### Work to complete
Every line below between the one holding "of chunk optimalshrink](/figures/optimalshrink-1.png)" and the one holding "### Ridge Regression", inclusive, should be copied exactly, and no other line.
[Start of section]
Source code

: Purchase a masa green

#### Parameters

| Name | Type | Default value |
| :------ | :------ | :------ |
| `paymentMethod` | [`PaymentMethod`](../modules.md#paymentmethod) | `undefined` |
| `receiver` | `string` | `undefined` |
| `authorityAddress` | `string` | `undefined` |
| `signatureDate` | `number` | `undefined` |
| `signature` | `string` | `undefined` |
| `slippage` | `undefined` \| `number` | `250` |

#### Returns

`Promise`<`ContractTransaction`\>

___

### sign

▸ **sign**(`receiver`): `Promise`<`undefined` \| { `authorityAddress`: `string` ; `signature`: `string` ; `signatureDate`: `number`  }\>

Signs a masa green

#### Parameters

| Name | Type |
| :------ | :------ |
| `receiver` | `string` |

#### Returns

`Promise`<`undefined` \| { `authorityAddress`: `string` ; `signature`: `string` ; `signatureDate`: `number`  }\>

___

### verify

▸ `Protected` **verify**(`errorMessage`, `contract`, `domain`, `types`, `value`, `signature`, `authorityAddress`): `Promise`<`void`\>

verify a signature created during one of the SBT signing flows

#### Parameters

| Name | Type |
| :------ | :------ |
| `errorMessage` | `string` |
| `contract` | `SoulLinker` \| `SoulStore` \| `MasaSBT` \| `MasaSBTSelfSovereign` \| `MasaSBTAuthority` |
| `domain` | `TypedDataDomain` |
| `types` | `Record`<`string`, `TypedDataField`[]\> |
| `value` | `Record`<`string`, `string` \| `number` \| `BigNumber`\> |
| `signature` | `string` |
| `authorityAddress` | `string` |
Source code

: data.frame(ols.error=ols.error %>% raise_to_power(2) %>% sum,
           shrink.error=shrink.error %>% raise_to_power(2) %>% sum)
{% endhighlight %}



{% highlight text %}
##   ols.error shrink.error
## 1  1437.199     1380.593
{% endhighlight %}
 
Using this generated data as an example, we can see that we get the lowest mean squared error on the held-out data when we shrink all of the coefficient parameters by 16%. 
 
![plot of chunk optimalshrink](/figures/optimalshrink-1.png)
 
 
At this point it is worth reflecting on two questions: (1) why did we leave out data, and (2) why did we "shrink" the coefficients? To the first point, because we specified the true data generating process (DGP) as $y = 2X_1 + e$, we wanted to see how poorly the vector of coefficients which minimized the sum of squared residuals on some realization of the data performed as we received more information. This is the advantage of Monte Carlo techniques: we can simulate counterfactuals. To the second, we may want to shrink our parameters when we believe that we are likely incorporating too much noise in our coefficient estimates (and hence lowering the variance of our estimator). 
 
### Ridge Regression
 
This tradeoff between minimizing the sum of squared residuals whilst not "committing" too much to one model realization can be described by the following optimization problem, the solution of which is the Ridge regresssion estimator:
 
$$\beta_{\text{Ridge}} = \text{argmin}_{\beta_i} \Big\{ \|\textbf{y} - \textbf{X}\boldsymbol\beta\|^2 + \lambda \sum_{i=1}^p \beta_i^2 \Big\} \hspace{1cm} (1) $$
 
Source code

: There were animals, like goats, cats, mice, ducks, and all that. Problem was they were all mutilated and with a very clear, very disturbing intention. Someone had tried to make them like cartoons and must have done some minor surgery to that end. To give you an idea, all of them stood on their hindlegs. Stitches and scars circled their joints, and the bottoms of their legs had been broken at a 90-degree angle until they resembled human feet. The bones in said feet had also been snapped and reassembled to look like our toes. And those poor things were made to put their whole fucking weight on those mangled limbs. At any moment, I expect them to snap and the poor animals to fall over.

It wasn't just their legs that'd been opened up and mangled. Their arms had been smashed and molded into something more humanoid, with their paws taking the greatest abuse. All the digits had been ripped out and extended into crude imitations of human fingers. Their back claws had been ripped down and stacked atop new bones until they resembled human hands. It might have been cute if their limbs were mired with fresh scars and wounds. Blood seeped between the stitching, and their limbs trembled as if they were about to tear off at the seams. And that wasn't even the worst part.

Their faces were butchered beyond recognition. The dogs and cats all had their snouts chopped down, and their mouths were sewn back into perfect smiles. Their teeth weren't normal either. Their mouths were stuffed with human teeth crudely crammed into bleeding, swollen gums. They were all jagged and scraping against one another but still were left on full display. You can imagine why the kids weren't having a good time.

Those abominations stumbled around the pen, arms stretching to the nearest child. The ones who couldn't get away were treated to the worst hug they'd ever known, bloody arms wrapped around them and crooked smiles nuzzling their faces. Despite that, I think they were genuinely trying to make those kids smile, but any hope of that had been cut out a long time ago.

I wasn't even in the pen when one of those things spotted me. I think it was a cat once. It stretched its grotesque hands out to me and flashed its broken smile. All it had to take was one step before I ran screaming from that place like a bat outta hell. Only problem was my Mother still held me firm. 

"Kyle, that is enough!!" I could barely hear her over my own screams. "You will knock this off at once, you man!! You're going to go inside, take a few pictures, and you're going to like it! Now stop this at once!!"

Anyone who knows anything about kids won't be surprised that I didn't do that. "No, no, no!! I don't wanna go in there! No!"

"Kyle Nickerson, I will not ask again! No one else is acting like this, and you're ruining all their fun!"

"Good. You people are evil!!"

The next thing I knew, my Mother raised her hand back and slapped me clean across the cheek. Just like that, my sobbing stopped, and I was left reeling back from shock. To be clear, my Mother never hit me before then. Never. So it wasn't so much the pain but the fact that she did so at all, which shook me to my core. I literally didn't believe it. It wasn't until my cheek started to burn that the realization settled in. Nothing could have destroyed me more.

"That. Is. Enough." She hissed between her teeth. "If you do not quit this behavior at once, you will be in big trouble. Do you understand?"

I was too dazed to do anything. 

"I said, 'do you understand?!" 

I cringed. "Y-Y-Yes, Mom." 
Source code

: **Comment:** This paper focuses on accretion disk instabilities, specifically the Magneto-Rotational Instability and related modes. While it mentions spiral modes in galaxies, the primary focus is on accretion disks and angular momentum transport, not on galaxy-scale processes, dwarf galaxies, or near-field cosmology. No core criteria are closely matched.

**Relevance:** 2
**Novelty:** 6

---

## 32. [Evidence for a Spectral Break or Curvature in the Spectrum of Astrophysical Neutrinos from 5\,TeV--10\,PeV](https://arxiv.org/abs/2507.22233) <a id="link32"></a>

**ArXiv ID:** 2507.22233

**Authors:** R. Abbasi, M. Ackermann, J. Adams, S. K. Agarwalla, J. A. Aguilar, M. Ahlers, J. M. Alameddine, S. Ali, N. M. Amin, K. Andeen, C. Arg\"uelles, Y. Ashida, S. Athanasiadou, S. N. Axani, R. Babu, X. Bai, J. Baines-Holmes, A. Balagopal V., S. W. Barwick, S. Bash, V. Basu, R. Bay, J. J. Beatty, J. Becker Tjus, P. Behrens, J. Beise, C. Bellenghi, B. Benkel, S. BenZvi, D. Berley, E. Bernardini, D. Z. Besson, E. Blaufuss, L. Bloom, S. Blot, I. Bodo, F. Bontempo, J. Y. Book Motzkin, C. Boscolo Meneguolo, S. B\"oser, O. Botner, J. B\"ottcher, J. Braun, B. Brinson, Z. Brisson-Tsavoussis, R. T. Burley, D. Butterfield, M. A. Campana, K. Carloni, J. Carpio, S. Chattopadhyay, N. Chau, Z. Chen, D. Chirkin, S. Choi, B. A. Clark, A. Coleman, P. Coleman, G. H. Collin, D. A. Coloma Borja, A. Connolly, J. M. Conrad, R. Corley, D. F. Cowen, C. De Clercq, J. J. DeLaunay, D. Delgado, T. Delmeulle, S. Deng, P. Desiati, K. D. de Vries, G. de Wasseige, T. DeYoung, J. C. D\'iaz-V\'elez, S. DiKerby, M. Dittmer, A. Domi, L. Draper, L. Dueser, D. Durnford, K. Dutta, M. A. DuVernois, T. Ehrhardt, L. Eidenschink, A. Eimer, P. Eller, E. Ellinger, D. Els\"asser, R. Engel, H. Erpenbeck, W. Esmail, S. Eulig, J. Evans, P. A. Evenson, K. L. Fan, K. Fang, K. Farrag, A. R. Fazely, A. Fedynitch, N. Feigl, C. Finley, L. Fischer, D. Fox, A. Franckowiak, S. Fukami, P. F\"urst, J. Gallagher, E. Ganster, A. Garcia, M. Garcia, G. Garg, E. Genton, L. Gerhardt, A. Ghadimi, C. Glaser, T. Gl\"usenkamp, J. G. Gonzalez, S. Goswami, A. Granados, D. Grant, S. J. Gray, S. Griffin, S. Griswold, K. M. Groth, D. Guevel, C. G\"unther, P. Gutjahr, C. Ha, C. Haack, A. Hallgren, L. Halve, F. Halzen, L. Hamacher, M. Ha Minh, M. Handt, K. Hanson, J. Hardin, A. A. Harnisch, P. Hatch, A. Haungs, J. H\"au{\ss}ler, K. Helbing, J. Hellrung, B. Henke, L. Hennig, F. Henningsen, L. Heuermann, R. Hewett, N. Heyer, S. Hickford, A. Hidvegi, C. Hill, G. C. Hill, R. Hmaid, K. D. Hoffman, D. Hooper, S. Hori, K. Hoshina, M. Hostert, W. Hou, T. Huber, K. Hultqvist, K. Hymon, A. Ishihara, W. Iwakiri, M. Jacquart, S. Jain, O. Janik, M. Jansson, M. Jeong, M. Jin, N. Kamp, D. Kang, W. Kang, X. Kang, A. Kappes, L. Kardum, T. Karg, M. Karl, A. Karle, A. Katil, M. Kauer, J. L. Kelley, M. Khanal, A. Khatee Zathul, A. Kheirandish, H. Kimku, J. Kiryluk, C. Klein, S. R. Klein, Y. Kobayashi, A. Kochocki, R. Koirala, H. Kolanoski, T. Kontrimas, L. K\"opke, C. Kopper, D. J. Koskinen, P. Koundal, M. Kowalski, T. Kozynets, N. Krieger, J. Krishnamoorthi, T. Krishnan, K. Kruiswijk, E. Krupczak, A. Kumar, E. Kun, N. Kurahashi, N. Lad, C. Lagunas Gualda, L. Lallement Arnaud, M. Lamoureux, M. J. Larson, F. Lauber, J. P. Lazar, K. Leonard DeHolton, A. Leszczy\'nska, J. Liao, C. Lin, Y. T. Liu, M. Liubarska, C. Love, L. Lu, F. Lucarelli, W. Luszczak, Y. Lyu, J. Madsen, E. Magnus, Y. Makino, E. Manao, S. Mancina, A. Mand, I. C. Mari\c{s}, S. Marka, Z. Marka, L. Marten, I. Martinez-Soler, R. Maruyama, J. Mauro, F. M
[End of section]
### Task output
![plot of chunk optimalshrink](/figures/optimalshrink-1.png)
 
 
At this point it is worth reflecting on two questions: (1) why did we leave out data, and (2) why did we "shrink" the coefficients? To the first point, because we specified the true data generating process (DGP) as $y = 2X_1 + e$, we wanted to see how poorly the vector of coefficients which minimized the sum of squared residuals on some realization of the data performed as we received more information. This is the advantage of Monte Carlo techniques: we can simulate counterfactuals. To the second, we may want to shrink our parameters when we believe that we are likely incorporating too much noise in our coefficient estimates (and hence lowering the variance of our estimator). 
 
### Ridge Regression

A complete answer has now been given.